Patterson Cos.'s (PDCO) fiscal third-quarter profit rose 6.1% despite weaker-than-expected revenue as demand from the dental-equipment maker remains sluggish.

The company, which controls roughly a third of the North American dental-spending market, has been cutting cost through company-wide salary reductions and other efforts. A large part of dental spending is discretionary, in particular cosmetic procedures such as teeth whitening, while significant work is considered non-emergency, such as replacing an aging crown.

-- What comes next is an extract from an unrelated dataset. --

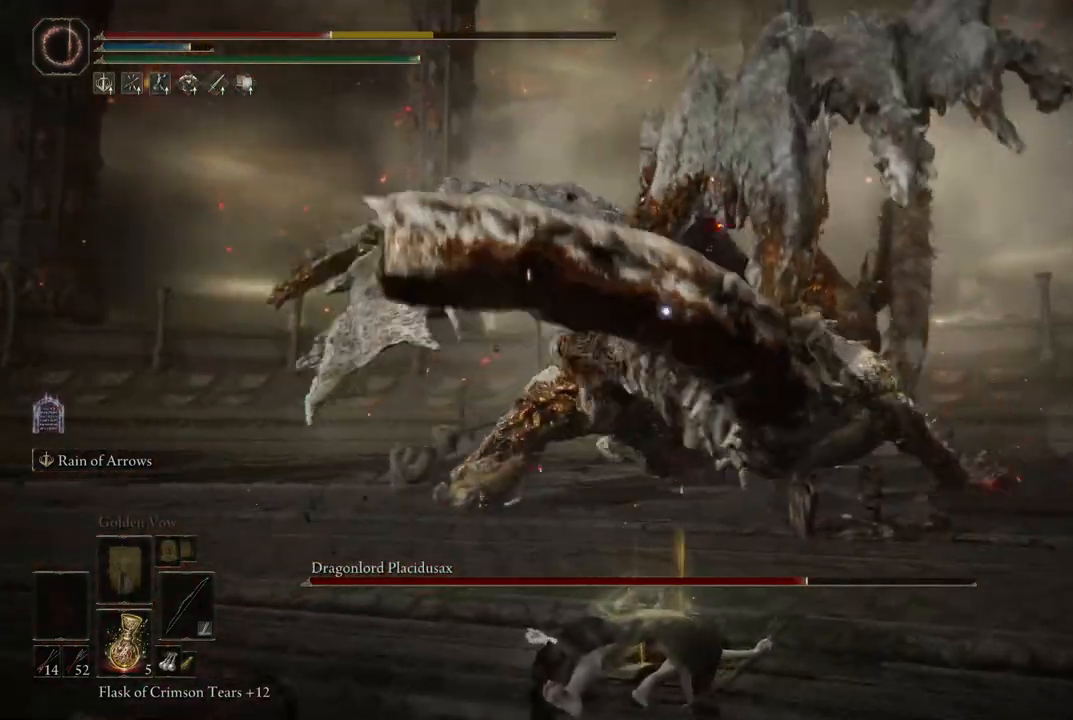
{"dt_ms": 500, "buttons": [], "left_stick": "down", "right_stick": "center", "events": [[150, "B", "up"]]}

For the quarter ended Jan. 23, Patterson reported a profit of $56 million, or 47 cents a share, up from $52.8 million, or 45 cents a share, a year earlier. Revenue rose 1.1% to $820.1 million.

Analysts polled from Thomson Reuters estimated earnings of 47 cents on revenue of $832 million.

Gross margin widened moderately to 33.7% from 33.2% amid the cost cuts.

Sales of consumable supplies and office products rose 2% and rose slightly excluding acquisitions and currency changes, the first such growth in more than a year. Equipment and software declined 10% while sales at the smaller veterinary unit dropped 5%.

Shares of Patterson, which narrowed its fiscal-year earnings target, closed Wednesday at $29.62 and were inactive premarket.